Mass Transit is both unimaginative and lousy simultaneously. Buses and light rail in cities are a terrible way to have to get around town. The best experience is probably that of being a suburban commuter taking a train into the heart of the city and walking to and from the terminal to one’s office.
But being on a bus a finding feces on the only seat remaining is well, ugly. And nothing really makes ones day like being robbed at gun point on the train platform or while the car is full and a group of thugs enters and steals phones and valuables from everyone.
And as I said before being sexually assaulted is simply beyond the pale. And yet we have all sorts of supposed active transportation advocates begging for more money for these systems knowing full well that nothing will ever change.
They keep mum over these situations because it really makes getting renewed funding for these services just that much more difficult. But nobody is being fooled! If you have a system that is a shambles, everyone knows it.
BikeShare Needs A Well Defined Purpose
BikeShare is a bit like that commercial of years ago when a person is handed a giant banana and wonders what to do with it. In the next frame he sees a giant ape (King Kong) peeking in at his window. And suddenly he realizes what the value of that banana might really be.
BikeShare is exactly like that. Most cities are not doing enough to ‘fill in the blanks‘ for users. At every single one of those stations there should be some means of telling where you can ride from this location. Instead we have apps that show us how many bikes are at which stations. But that is ‘useless‘ information if you really think about it.
We talk about density of stations merely because we are trying to deal with the problem of cost overruns. Nobody riding these bikes wants the terrible overages levied when you do not re-dock them on time.
But what is really missing here is a concrete idea of how to get from here to there. If you approach a station you should be able to look at a map or chart and see all the nearby POIs. And even the ones across town should be obvious in terms of how to get there.
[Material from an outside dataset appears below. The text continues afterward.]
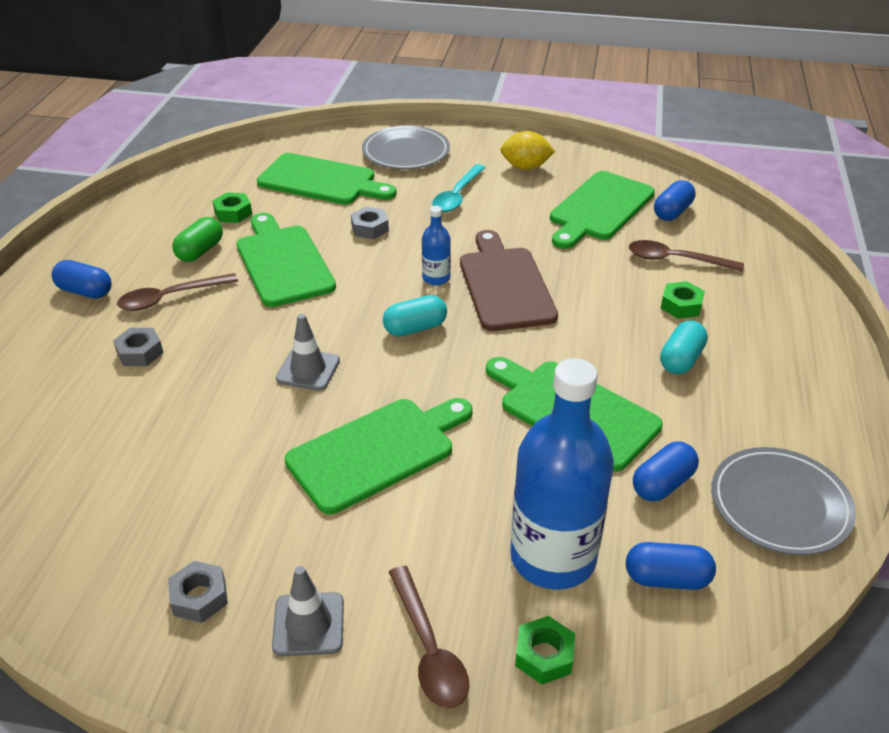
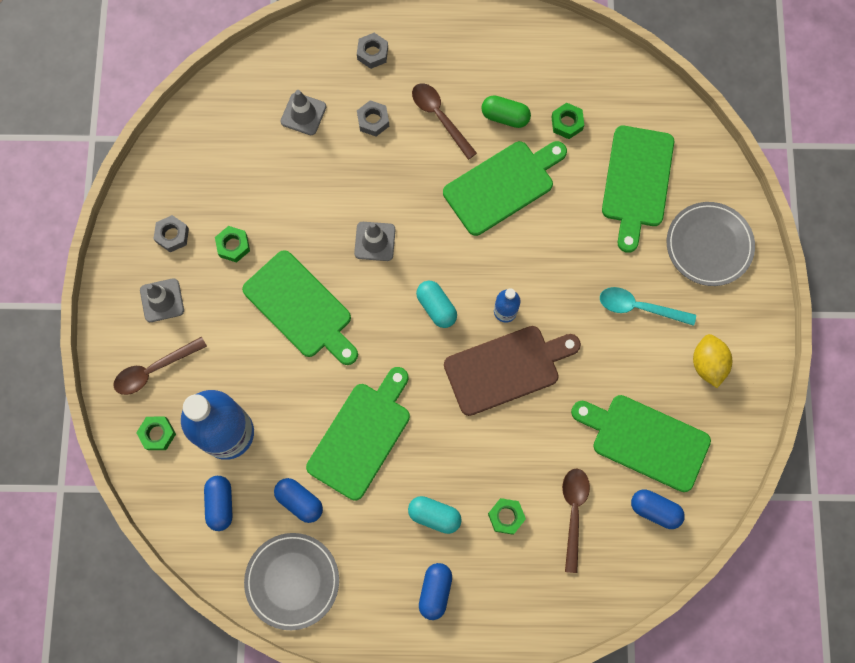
camera: 80 degrees right, 35 degrees up
blue capsule [52,260,112,299] -> blue capsule moved to [419,563,452,620]
grey nut [351,207,389,239] -> grey nut moved to [357,33,388,69]
none -> green nut [215,226,250,262]
none -> grey traffic cone [281,90,326,135]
I would think that if you could have BikeShare vehicles with built-in GPS units and punch in various sights to see that would help more people visualize how useful these things really could be.
But instead we are clearly focused on BS things to know. People are fighting with one another over whether the bike lane has a raised surface or is green or blue with PVC bollards. That is a bit like focusing on the color of the buses used in the Mass Transit system but never letting people know which routes go where. That is what people want to know.
They could care less about how inviting a lane is if they have no idea where they can get to from here. In fact it might make sense to consider providing guides for groups that want to travel to see things. Employ some Bicycle Ambassadors who meet at these stations each hour and offer to lead groups of riders to visit various sites.
BikeShare Is The Canary In The Mine
If we cannot get this right, then private bicycle ownership is not going to be able to grow much more on its own.